Stavropol State Medical University
- Type: Public
- Established: 26 May 1937
- Location: Stavropol, Russia 45°02′10″N 41°57′35″E﻿ / ﻿45.03611°N 41.95972°E
- Campus: Urban;
- Nickname: StMGU (Russian: СтГМУ)
- Website: www.stgmu.ru

= Stavropol State Medical University =

Stavropol State Medical University (Ставропольский государственный медицинский университет) is a higher medical university located in Stavropol, Stavropol Krai, Russia.

==History==
By a resolution of the Council of People's Commissars of the USSR on May 26, 1937, it was decided to establish the Stavropol Medical Institute. The actual work of opening it began in the summer of 1938, and classes began on September 19. 166 first-year students began their studies. Due to the lack of its own academic buildings, instruction was conducted in rented premises of the zooveterinary and pedagogical institutes. In early 1939, the university acquired the entire two-story building, formerly occupied by Secondary School No. 6 at 8 Kaganovich Street (now Morozov Street), and later the adjacent building, number 6..

During the Great Patriotic War, the evacuated Dniepropetrovsk Medical Institute was absorbed into the university. The term of study was reduced from five to three and a half years. The first graduating class of young doctors graduated on August 1, 1942. During the Nazi occupation of the city (August 3, 1942 to January 20, 1943), the institute suffered significant damage: equipment was looted, the clinical facilities were destroyed, and 68 employees and their families were killed. However, on February 8, 1943, the institute resumed its operations.

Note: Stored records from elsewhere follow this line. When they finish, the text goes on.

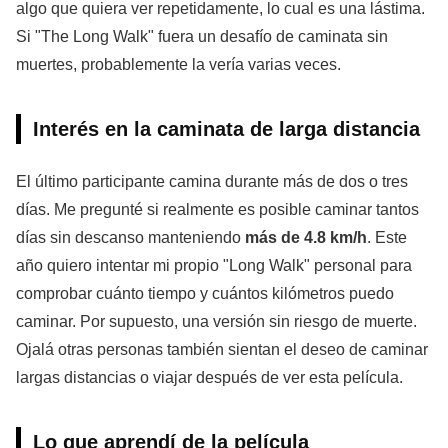
algo que quiera ver repetidamente, lo cual es una lástima.
Si "The Long Walk" fuera un desafío de caminata sin
muertes, probablemente la vería varias veces.
Interés en la caminata de larga distancia
El último participante camina durante más de dos o tres
días. Me pregunté si realmente es posible caminar tantos
días sin descanso manteniendo
más de 4.8 km/h
. Este
año quiero intentar mi propio "Long Walk" personal para
comprobar cuánto tiempo y cuántos kilómetros puedo
caminar. Por supuesto, una versión sin riesgo de muerte.
Ojalá otras personas también sientan el deseo de caminar
largas distancias o viajar después de ver esta película.
Lo que aprendí de la película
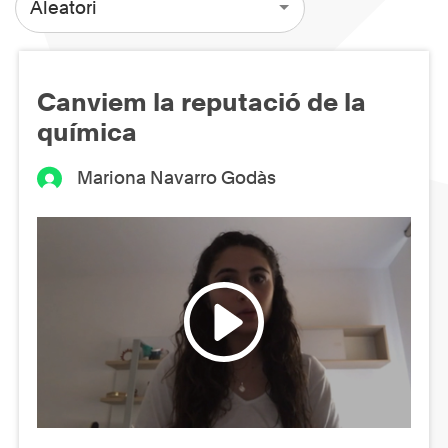
Aleatori
Canviem la reputació de la
química
Mariona Navarro Godàs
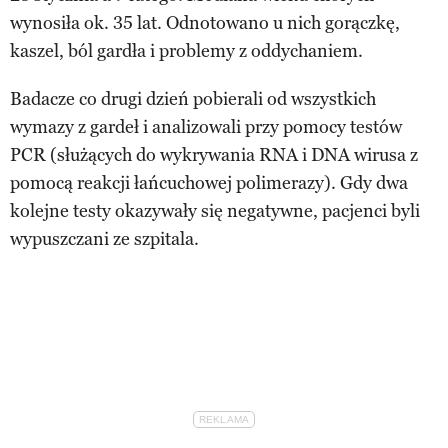
wynosiła ok. 35 lat. Odnotowano u nich gorączkę,
kaszel, ból gardła i problemy z oddychaniem.
Badacze co drugi dzień pobierali od wszystkich
wymazy z gardeł i analizowali przy pomocy testów
PCR (służących do wykrywania RNA i DNA wirusa z
pomocą reakcji łańcuchowej polimerazy). Gdy dwa
kolejne testy okazywały się negatywne, pacjenci byli
wypuszczani ze szpitala.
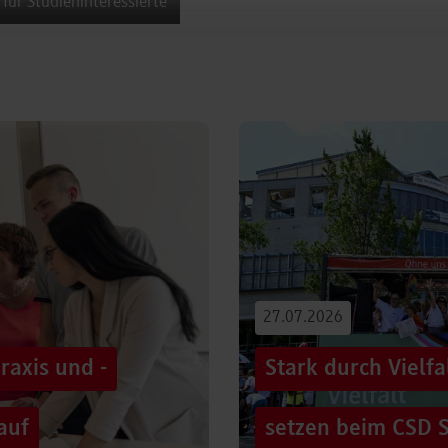
 für Studieninteressierte
27.07.2026
raxis und -
Stark durch Vielf
auf
setzen beim CSD S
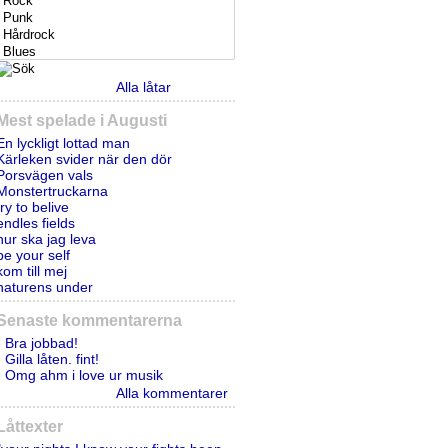
Alla låtar
Mest spelade i Augusti
En lyckligt lottad man
Kärleken svider när den dör
Porsvägen vals
Monstertruckarna
try to belive
endles fields
hur ska jag leva
be your self
kom till mej
naturens under
Senaste kommentarerna
- Bra jobbad!
- Gilla låten. fint!
- Omg ahm i love ur musik
Alla kommentarer
Låttexter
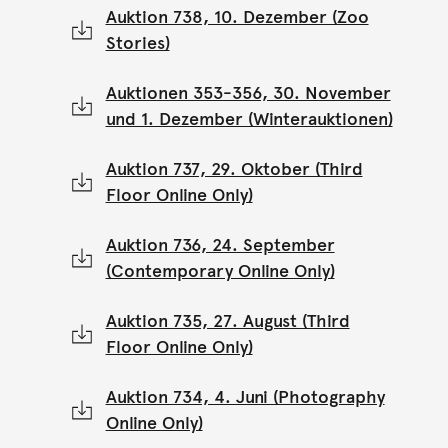
Auktion 738, 10. Dezember (Zoo
Stories)
Auktionen 353-356, 30. November
und 1. Dezember (Winterauktionen)
Auktion 737, 29. Oktober (Third
Floor Online Only)
Auktion 736, 24. September
(Contemporary Online Only)
Auktion 735, 27. August (Third
Floor Online Only)
Auktion 734, 4. Juni (Photography
Online Only)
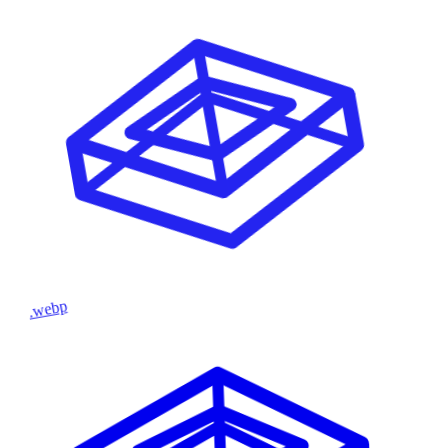
.webp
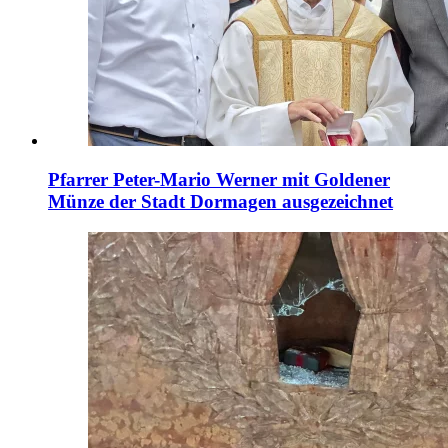
Pfarrer Peter-Mario Werner mit Goldener
Münze der Stadt Dormagen ausgezeichnet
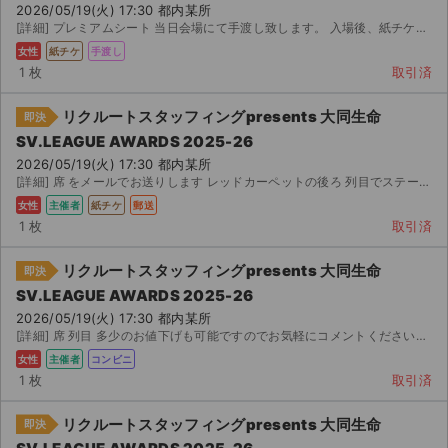
チケットジャム利用規約
2026/05/19(火) 17:30 都内某所
[詳細] プレミアムシート 当日会場にて手渡し致します。 入場後、紙チケットに書かれております個人情報等...
プライバシーポリシー
女性
紙チケ
手渡し
1 枚
取引済
特定商取引法に基づく表記
リクルートスタッフィングpresents 大同生命
即決
公演登録依頼
SV.LEAGUE AWARDS 2025-26
2026/05/19(火) 17:30 都内某所
不正転売禁止法について
[詳細] 席 をメールでお送りします レッドカーペットの後ろ 列目でステージも見やすい...
女性
主催者
紙チケ
郵送
チケットジャムの取り組み
1 枚
取引済
音楽情報
リクルートスタッフィングpresents 大同生命
即決
SV.LEAGUE AWARDS 2025-26
2026/05/19(火) 17:30 都内某所
[詳細] 席 列目 多少のお値下げも可能ですのでお気軽にコメントください。 をお送りし...
女性
主催者
コンビニ
1 枚
取引済
リクルートスタッフィングpresents 大同生命
即決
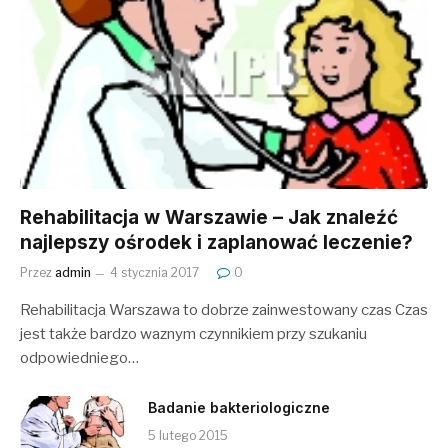
Rehabilitacja w Warszawie – Jak znaleźć
najlepszy ośrodek i zaplanować leczenie?
Przez
admin
4 stycznia 2017
0
Rehabilitacja Warszawa to dobrze zainwestowany czas Czas
jest także bardzo waznym czynnikiem przy szukaniu
odpowiedniego…
Badanie bakteriologiczne
5 lutego 2015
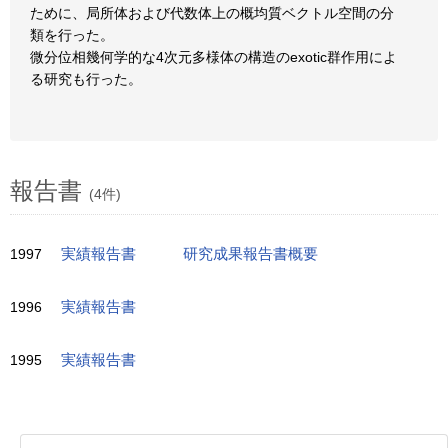
ために、局所体および代数体上の概均質ベクトル空間の分
類を行った。
微分位相幾何学的な4次元多様体の構造のexotic群作用によ
る研究も行った。
報告書
(4件)
1997
実績報告書
研究成果報告書概要
1996
実績報告書
1995
実績報告書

From 1994 to 2013, it was known as the Stavropol State Medical Academy. On February 18, 2013, the academy received university status on the basis of a decree no. 46 issued by the Minister of Health of Russia on February 1st, 2013.

More than 50 doctors of science, 274 candidates of science, and more than 180 qualified faculty members work in the 72 departments of Stavropol State Medical University. Among the faculty are 20 members of various international academies and the Russian Academy of Medical Sciences, 28 Honored Doctors of the Russian Federation, three Honored Scientists of the Russian Federation, and two Honored Workers of Higher Education..

In 2012, the Essentuki Medical College was incorporated into the university.